EXERCISE DATA Start Marker

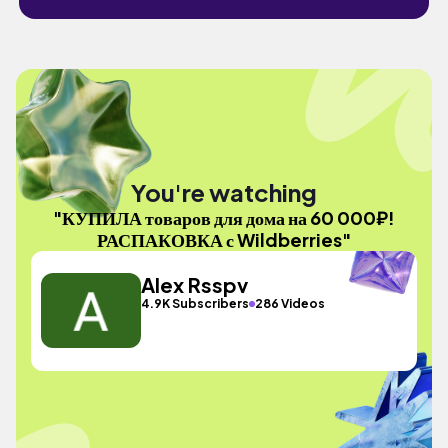
You're watching
"КУПИЛА товаров для дома на 60 000₽!
РАСПАКОВКА с Wildberries"
Alex Rsspv
4.9K Subscribers
286 Videos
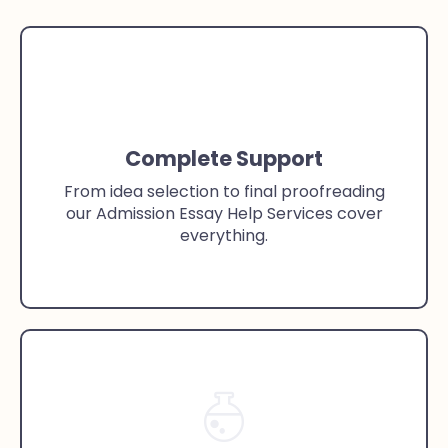
Complete Support
From idea selection to final proofreading
our Admission Essay Help Services cover
everything.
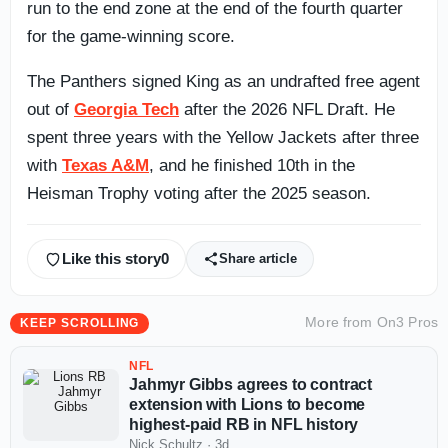
run to the end zone at the end of the fourth quarter
for the game-winning score.
The Panthers signed King as an undrafted free agent
out of
Georgia Tech
after the 2026 NFL Draft. He
spent three years with the Yellow Jackets after three
with
Texas A&M
, and he finished 10th in the
Heisman Trophy voting after the 2025 season.
Like this story
0
Share article
More from
On3 Pros
KEEP SCROLLING
NFL
Jahmyr Gibbs agrees to contract
extension with Lions to become
highest-paid RB in NFL history
Nick Schultz
·
3d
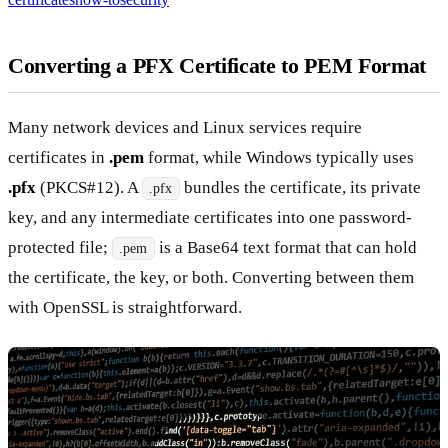
Converting a PFX Certificate to PEM Format
Many network devices and Linux services require
certificates in
.pem
format, while Windows typically uses
.pfx
(PKCS#12). A
bundles the certificate, its private
.pfx
key, and any intermediate certificates into one password-
protected file;
is a Base64 text format that can hold
.pem
the certificate, the key, or both. Converting between them
with OpenSSL is straightforward.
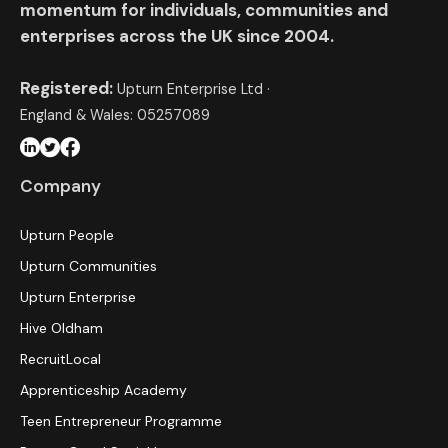
momentum for individuals, communities and
enterprises across the UK since 2004.
Registered:
Upturn Enterprise Ltd ·
England & Wales: 05257089
Company
Upturn People
Upturn Communities
Upturn Enterprise
Hive Oldham
RecruitLocal
Apprenticeship Academy
Teen Entrepreneur Programme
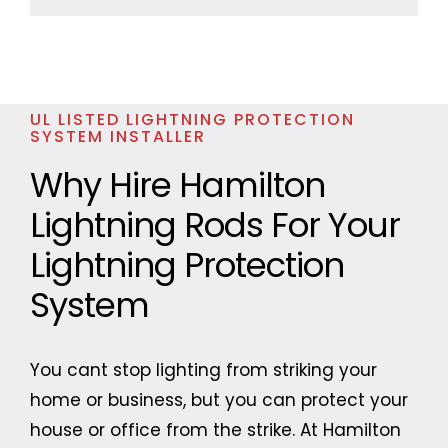
UL LISTED LIGHTNING PROTECTION
SYSTEM INSTALLER
Why Hire Hamilton
Lightning Rods For Your
Lightning Protection
System
You cant stop lighting from striking your
home or business, but you can protect your
house or office from the strike. At Hamilton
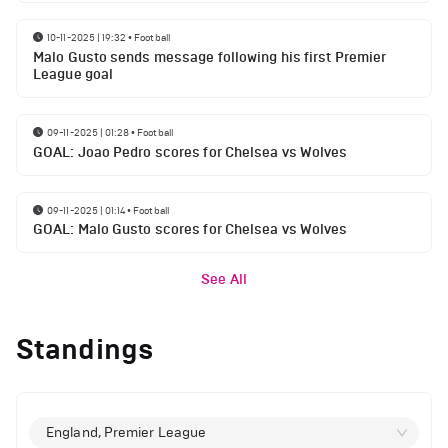
10-11-2025 | 19:32
•
Football
Malo Gusto sends message following his first Premier
League goal
09-11-2025 | 01:28
•
Football
GOAL: Joao Pedro scores for Chelsea vs Wolves
09-11-2025 | 01:14
•
Football
GOAL: Malo Gusto scores for Chelsea vs Wolves
See All
Standings
England, Premier League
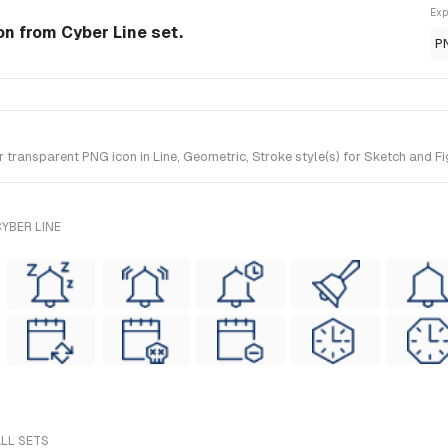
Exp
con from Cyber Line set.
P
ransparent PNG icon in Line, Geometric, Stroke style(s) for Sketch and Fig
YBER LINE
ALL SETS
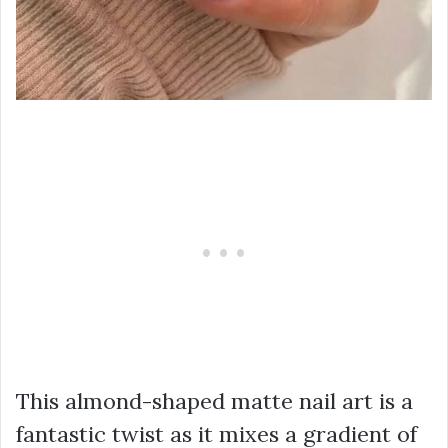
This almond-shaped matte nail art is a
fantastic twist as it mixes a gradient of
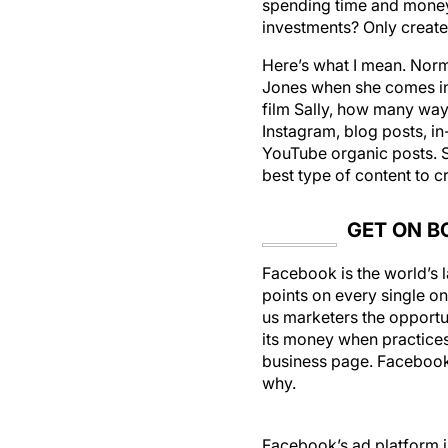
spending time and money 
investments? Only create
Here’s what I mean. Norm
Jones when she comes in f
film Sally, how many way
Instagram, blog posts, in
YouTube organic posts. Sal
best type of content to c
GET ON B
Facebook is the world’s 
points on every single on
us marketers the opportun
its money when practices 
business page. Facebook 
why.
Facebook’s ad platform is
your advantage. You no l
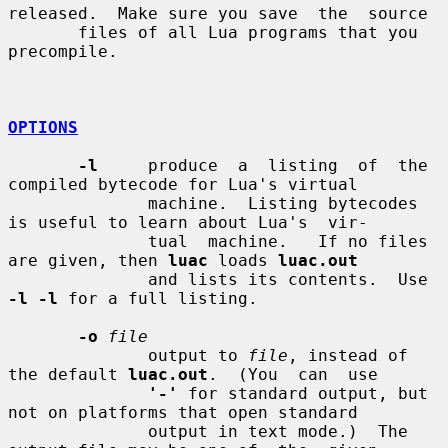
released.  Make sure you save  the  source

       files of all Lua programs that you 
precompile.

OPTIONS
-l
     produce  a  listing  of  the 
compiled bytecode for Lua's virtual

              machine.  Listing bytecodes 
is useful to learn about Lua's  vir-

              tual  machine.   If no files 
are given, then 
luac
 loads 
luac.out
              and lists its contents.  Use 
-l -l
 for a full listing.

-o
file
              output to 
file
, instead of 
the default 
luac.out
.  (You  can  use

'-'
 for standard output, but 
not on platforms that open standard

              output in text mode.)  The 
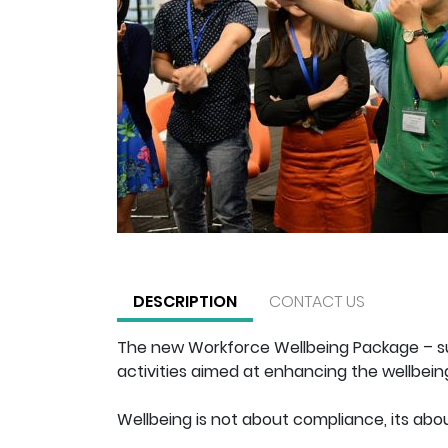
DESCRIPTION
CONTACT US
The new Workforce Wellbeing Package – su
activities aimed at enhancing the wellbeing
Wellbeing is not about compliance, its abou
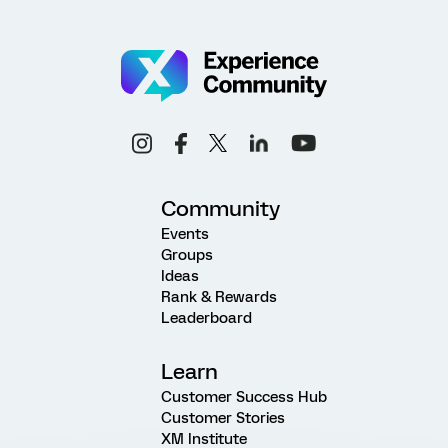
Community
Events
Groups
Ideas
Rank & Rewards
Leaderboard
Learn
Customer Success Hub
Customer Stories
XM Institute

EXERCISE DATA End Marker

### WHAT TO PRODUCE:
In the transcription, every picture is to be excluded and the records above given again exactly.

### RESPONSE BELOW:
You're watching
"КУПИЛА товаров для дома на 60 000₽!
РАСПАКОВКА с Wildberries"
Alex Rsspv
4.9K Subscribers
286 Videos
Complete Support
From idea selection to final proofreading
our Admission Essay Help Services cover
everything.
run to the end zone at the end of the fourth quarter
for the game-winning score.
The Panthers signed King as an undrafted free agent
out of
Georgia Tech
after the 2026 NFL Draft. He
spent three years with the Yellow Jackets after three
with
Texas A&M
, and he finished 10th in the
Heisman Trophy voting after the 2025 season.
Like this story
0
Share article
More from
On3 Pros
KEEP SCROLLING
NFL
Jahmyr Gibbs agrees to contract
extension with Lions to become
highest-paid RB in NFL history
Nick Schultz
·
3d
Converting a PFX Certificate to PEM Format
Many network devices and Linux services require
certificates in
.pem
format, while Windows typically uses
.pfx
(PKCS#12). A
bundles the certificate, its private
.pfx
key, and any intermediate certificates into one password-
protected file;
is a Base64 text format that can hold
.pem
the certificate, the key, or both. Converting between them
with OpenSSL is straightforward.
momentum for individuals, communities and
enterprises across the UK since 2004.
Registered:
Upturn Enterprise Ltd ·
England & Wales: 05257089
Company
Upturn People
Upturn Communities
Upturn Enterprise
Hive Oldham
RecruitLocal
Apprenticeship Academy
Teen Entrepreneur Programme
UL LISTED LIGHTNING PROTECTION
SYSTEM INSTALLER
Why Hire Hamilton
Lightning Rods For Your
Lightning Protection
System
You cant stop lighting from striking your
home or business, but you can protect your
house or office from the strike. At Hamilton
10-11-2025 | 19:32
•
Football
Malo Gusto sends message following his first Premier
League goal
09-11-2025 | 01:28
•
Football
GOAL: Joao Pedro scores for Chelsea vs Wolves
09-11-2025 | 01:14
•
Football
GOAL: Malo Gusto scores for Chelsea vs Wolves
See All
Standings
England, Premier League
Exp
con from Cyber Line set.
P
ransparent PNG icon in Line, Geometric, Stroke style(s) for Sketch and Fig
YBER LINE
ALL SETS
This almond-shaped matte nail art is a
fantastic twist as it mixes a gradient of
spending time and money 
investments? Only create
Here’s what I mean. Norm
Jones when she comes in f
film Sally, how many way
Instagram, blog posts, in
YouTube organic posts. Sal
best type of content to c
GET ON B
Facebook is the world’s 
points on every single on
us marketers the opportun
its money when practices 
business page. Facebook 
why.
Facebook’s ad platform is
your advantage. You no l
released.  Make sure you save  the  source

       files of all Lua programs that you 
precompile.

OPTIONS
-l
     produce  a  listing  of  the 
compiled bytecode for Lua's virtual

              machine.  Listing bytecodes 
is useful to learn about Lua's  vir-

              tual  machine.   If no files 
are given, then 
luac
 loads 
luac.out
              and lists its contents.  Use 
-l -l
 for a full listing.

-o
file
              output to 
file
, instead of 
the default 
luac.out
.  (You  can  use

'-'
 for standard output, but 
not on platforms that open standard

              output in text mode.)  The 
DESCRIPTION
CONTACT US
The new Workforce Wellbeing Package – su
activities aimed at enhancing the wellbeing
Wellbeing is not about compliance, its abou
Community
Events
Groups
Ideas
Rank & Rewards
Leaderboard
Learn
Customer Success Hub
Customer Stories
XM Institute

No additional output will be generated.